Available records below:

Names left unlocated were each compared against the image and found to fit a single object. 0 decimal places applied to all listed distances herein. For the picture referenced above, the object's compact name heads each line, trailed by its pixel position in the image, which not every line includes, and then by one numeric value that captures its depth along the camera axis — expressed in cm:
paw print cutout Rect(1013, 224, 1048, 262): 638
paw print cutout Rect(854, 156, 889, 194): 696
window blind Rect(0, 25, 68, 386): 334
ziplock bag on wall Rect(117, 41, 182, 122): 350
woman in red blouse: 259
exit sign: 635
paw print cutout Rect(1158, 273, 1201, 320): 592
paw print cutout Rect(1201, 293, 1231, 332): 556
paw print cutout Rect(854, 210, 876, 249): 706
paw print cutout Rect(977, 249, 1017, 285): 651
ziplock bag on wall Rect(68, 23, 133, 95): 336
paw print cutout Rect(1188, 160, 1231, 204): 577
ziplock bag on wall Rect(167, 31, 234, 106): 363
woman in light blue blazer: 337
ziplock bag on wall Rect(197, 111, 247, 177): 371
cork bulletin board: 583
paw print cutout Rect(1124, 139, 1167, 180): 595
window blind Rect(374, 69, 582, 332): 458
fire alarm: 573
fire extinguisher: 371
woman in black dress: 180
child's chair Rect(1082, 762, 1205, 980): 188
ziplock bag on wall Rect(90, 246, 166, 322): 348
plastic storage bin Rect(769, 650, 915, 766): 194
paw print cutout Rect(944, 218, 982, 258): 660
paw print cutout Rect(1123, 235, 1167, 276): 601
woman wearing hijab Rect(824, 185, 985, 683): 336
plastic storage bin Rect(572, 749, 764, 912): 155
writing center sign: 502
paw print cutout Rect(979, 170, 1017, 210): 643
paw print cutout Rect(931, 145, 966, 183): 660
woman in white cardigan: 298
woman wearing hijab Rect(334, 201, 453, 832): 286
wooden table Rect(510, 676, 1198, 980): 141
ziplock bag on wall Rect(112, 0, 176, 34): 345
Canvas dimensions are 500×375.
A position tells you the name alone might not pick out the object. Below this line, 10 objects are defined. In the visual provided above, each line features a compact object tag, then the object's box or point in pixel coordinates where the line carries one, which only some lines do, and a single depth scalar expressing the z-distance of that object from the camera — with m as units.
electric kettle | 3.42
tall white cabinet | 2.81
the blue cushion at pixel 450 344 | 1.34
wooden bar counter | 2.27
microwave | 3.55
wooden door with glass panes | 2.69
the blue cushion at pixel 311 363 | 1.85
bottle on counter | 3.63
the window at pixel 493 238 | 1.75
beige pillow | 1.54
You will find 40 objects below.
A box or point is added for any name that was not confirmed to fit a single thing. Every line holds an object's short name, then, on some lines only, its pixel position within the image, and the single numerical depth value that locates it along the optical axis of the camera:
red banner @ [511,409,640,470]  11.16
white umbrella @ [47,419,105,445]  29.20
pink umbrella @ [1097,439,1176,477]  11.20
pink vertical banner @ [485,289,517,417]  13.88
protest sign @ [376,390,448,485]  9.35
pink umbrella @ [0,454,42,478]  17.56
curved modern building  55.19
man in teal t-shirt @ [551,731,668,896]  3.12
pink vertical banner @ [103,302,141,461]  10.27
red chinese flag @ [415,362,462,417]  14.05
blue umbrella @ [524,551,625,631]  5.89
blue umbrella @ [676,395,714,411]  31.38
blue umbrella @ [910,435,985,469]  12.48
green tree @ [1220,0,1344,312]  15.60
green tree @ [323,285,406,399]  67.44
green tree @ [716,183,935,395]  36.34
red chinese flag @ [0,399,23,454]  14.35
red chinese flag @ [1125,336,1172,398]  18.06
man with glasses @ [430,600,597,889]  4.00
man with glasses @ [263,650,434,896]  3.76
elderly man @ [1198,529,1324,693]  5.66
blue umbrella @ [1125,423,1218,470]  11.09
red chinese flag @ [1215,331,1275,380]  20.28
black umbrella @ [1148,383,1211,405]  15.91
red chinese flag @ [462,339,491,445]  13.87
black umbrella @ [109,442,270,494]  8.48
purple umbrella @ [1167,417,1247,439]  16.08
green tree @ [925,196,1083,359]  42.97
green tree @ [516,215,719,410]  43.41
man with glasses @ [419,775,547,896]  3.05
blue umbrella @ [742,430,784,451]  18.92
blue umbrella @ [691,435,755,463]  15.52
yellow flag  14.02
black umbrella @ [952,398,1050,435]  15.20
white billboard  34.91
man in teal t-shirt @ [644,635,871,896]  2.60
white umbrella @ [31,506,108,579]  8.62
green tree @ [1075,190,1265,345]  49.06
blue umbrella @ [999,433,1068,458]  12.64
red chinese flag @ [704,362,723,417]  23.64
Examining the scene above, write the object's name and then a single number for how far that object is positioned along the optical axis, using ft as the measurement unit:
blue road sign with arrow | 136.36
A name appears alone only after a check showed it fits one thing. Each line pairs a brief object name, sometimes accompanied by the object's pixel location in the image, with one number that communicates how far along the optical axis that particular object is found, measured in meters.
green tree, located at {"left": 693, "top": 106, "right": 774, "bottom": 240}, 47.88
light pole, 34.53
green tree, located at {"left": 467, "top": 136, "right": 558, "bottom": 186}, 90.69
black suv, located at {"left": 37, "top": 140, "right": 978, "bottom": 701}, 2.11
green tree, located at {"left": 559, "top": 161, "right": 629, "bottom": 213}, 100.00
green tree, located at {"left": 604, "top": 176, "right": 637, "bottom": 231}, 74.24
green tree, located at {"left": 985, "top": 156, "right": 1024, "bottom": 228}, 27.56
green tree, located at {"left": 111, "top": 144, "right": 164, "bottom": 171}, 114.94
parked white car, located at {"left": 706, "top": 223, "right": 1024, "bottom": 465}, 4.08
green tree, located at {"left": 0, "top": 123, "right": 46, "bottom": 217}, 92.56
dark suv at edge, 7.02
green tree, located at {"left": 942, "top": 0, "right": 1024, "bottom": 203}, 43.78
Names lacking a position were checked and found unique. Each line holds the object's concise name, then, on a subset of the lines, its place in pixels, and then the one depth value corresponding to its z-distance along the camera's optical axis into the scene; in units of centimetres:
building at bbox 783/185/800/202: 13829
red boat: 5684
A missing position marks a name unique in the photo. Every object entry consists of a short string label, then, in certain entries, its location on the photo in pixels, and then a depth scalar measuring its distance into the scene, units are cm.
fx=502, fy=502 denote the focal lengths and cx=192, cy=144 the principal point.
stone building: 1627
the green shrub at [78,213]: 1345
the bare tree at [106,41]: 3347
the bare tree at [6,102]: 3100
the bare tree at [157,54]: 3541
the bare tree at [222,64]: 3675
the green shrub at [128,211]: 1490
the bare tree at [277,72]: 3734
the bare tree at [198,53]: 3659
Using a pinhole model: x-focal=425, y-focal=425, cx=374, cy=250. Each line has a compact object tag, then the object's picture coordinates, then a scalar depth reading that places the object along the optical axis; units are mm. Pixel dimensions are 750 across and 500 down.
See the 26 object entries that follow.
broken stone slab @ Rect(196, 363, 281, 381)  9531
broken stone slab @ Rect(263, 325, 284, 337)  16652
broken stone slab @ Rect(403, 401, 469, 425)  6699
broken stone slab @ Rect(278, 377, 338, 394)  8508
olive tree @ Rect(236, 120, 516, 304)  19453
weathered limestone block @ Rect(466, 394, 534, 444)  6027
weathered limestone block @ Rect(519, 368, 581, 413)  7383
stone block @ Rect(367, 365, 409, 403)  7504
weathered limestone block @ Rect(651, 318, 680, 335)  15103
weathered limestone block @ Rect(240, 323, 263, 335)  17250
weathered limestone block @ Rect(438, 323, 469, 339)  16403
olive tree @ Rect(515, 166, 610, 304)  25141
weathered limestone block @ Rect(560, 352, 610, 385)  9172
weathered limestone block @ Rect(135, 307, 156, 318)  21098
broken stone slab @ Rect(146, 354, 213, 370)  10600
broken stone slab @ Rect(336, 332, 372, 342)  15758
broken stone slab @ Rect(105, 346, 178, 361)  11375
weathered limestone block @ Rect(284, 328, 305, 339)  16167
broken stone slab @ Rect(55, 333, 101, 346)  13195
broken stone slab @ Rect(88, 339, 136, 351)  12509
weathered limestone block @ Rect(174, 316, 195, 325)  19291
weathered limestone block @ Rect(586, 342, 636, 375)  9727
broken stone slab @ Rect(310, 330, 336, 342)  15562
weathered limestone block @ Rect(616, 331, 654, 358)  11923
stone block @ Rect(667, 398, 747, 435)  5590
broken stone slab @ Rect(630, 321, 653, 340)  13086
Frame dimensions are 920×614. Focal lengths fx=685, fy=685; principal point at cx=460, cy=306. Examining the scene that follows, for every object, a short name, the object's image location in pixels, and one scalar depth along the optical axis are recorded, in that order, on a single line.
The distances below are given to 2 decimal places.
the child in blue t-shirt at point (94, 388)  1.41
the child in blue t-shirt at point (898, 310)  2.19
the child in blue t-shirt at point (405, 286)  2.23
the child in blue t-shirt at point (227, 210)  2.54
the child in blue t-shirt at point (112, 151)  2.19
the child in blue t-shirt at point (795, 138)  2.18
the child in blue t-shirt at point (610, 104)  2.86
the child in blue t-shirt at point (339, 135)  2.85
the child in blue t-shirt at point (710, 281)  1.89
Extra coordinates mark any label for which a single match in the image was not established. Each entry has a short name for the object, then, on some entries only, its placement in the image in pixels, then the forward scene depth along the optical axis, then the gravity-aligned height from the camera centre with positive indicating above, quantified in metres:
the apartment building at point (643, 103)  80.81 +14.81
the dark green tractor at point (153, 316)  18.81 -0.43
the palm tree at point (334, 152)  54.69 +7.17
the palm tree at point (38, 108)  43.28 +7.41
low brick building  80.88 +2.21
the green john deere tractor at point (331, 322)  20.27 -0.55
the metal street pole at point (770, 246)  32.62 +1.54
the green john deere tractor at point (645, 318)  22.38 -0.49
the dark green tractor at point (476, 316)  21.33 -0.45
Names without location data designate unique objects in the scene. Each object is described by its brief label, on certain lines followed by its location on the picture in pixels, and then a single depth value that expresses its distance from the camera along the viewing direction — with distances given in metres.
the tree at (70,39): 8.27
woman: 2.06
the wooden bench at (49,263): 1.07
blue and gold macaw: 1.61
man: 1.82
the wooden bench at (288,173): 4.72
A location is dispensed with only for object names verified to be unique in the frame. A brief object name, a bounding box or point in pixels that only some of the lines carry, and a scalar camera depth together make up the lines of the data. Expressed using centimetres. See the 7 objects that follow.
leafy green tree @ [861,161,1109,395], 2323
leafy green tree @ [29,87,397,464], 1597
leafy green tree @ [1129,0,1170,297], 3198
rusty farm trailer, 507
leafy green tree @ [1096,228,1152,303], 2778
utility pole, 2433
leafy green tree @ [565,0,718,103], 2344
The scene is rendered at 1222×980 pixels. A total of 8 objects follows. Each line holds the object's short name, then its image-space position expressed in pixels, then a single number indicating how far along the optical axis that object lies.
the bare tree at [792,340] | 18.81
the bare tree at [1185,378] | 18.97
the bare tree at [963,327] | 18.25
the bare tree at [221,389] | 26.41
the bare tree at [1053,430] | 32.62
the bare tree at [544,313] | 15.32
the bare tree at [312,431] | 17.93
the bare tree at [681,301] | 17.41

End of Available records.

What to work on:
Reproduce each line of the material that mentions "child".

Solved problem:
child's chair Rect(1082, 762, 1205, 980): 188
the child in blue t-shirt at point (94, 388)  1.41
the child in blue t-shirt at point (898, 310)  2.19
the child in blue t-shirt at point (405, 286)  2.23
the child in blue t-shirt at point (227, 210)  2.54
the child in blue t-shirt at point (112, 151)  2.19
the child in blue t-shirt at point (795, 138)  2.18
the child in blue t-shirt at point (610, 104)  2.86
the child in blue t-shirt at point (339, 135)  2.85
the child in blue t-shirt at point (710, 281)  1.89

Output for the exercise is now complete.